#### Exercise text
------------------------------------------------------------------------
The 2011 San Francisco mayoral election was held on Tuesday, November 8, 2011, to elect the mayor of San Francisco. The incumbent Ed Lee, appointed to fill the vacant mayoral seat, succeeded in his bid to become the first elected Asian-American mayor of a major American city.

== Background ==
Gavin Newsom, first elected in 2003 and reelected in 2007, was elected Lieutenant Governor of California in 2010 and sworn in on January 10, 2011. Ed Lee was appointed by the San Francisco Board of Supervisors to finish the balance of Newsom's mayoral term and was sworn in on January 11, 2011. Lee initially pledged not to seek election, although an active movement arose to draft him into the race. By the end of July observers were expecting that Lee would agree to run. On August 8, 2011, Lee announced he was running for Mayor of San Francisco.

The mayoral election was run using instant runoff voting, which was adopted by a referendum in 2002. This voting method was first in effect for the 2007 mayoral election, but no transfers of votes were needed in 2007 since incumbent mayor Gavin Newsom received a majority of the first round votes.
------------------------------------------------------------------------
#### Provided material
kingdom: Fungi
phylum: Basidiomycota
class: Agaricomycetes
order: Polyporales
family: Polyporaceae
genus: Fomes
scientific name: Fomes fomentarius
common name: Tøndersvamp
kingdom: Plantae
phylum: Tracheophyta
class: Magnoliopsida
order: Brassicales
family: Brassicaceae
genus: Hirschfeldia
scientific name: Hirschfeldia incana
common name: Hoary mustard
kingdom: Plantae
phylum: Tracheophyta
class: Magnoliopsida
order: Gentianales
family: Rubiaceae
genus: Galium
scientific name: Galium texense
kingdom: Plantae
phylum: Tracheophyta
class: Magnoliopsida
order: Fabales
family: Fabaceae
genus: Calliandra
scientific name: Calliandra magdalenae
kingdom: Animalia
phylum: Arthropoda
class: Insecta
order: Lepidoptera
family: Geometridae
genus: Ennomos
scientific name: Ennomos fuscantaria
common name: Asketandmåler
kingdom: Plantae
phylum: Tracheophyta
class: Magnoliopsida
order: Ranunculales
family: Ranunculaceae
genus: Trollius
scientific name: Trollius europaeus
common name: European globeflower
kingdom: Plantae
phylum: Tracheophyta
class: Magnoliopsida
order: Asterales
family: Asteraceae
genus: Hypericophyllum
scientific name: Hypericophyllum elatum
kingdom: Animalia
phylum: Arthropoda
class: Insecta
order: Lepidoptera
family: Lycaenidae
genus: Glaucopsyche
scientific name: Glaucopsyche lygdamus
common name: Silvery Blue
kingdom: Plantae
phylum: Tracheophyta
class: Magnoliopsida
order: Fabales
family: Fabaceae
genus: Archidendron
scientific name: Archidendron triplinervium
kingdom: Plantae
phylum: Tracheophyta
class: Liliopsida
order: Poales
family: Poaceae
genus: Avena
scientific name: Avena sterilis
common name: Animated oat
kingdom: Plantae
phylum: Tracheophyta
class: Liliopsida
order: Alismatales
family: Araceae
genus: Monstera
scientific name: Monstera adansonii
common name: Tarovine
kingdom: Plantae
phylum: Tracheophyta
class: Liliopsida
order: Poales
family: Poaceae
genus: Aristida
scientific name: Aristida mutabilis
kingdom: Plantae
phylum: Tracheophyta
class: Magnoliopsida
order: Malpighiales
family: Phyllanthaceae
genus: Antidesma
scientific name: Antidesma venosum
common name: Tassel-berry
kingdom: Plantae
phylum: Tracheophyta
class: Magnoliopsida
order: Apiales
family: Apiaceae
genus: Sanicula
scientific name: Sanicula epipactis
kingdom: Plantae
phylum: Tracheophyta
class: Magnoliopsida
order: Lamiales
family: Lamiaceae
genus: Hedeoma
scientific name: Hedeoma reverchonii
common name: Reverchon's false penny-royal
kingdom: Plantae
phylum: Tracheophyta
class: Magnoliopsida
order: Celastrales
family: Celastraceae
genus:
------------------------------------------------------------------------
#### Tasks
1. Answer these questions using the text on the 2011 San Francisco mayoral election, one line each.
(a) On what date was Ed Lee sworn in?
(b) In what year was instant runoff voting adopted by referendum?
(c) Why were no transfers of votes needed in the 2007 mayoral election?
2. List every full calendar date (month, day and year) that appears in the text on the 2011 San Francisco mayoral election.
3. Continue the text on the 2011 San Francisco mayoral election from its last sentence.

#### Set of answers
1.
(a) January 11, 2011
(b) 2002
(c) Incumbent mayor Gavin Newsom received a majority of the first round votes.

2.
November 8, 2011
January 10, 2011
January 11, 2011
August 8, 2011

3.
== Candidates ==
There were sixteen candidates running:
- Jeff Adachi, Public Defender of San Francisco
- Michela Alioto-Pier, former member of the San Francisco Board of Supervisors from District 2
- Cesar Ascarrunz, nightclub owner and community service entrepreneur, mayoral candidate in 1979, 1983, 1987, 1991, and 1999
- John Avalos, member of the San Francisco Board of Supervisors from District 11
- Terry Baum, playwright and actress
- David Chiu, President of the San Francisco Board of Supervisors, member of the San Francisco Board of Supervisors from District 3
- Paul Currier
- Bevan Dufty, former member of the San Francisco Board of Supervisors from District 8
- Tony Hall, former member of the San Francisco Board of Supervisors from District 7
- Dennis Herrera, City Attorney of San Francisco
- Emil Lawrence
- Ed Lee, incumbent Mayor of San Francisco
- Wilma Pang, City College of San Francisco professor
- Joanna Rees, venture capitalist
- Phil Ting, Assessor-Recorder of San Francisco
- Leland Yee, California State Senator from California's 8th State Senate district

== Debates ==
- May 5, 2011: The Leo T. McCarthy Center for Public Service and the Common Good at the University of San Francisco partnering with a national non-profit, buildOn, hosted 'San Francisco Mayoral Candidate Forum on Service' featuring selected mayoral candidates. In attendance were Michela Alioto-Pier, John Avalos, David Chiu, Bevan Dufty, Tony Hall, Dennis Herrera, Joanna Rees, Phil Ting, and Leland Yee.
- June 16, 2011: Automattic, the developer of WordPress, hosted 'SFOpen 2011', a town-hall forum focused specifically on open government, citizen engagement and leveraging technology to build better government, moderated by tech entrepreneur Mitch Kapor. The candidates in attendance were Michela Alioto-Pier, John Avalos, David Chiu, Bevan Dufty, Tony Hall, Dennis Herrera, Joanna Rees, Phil Ting and Leland Yee.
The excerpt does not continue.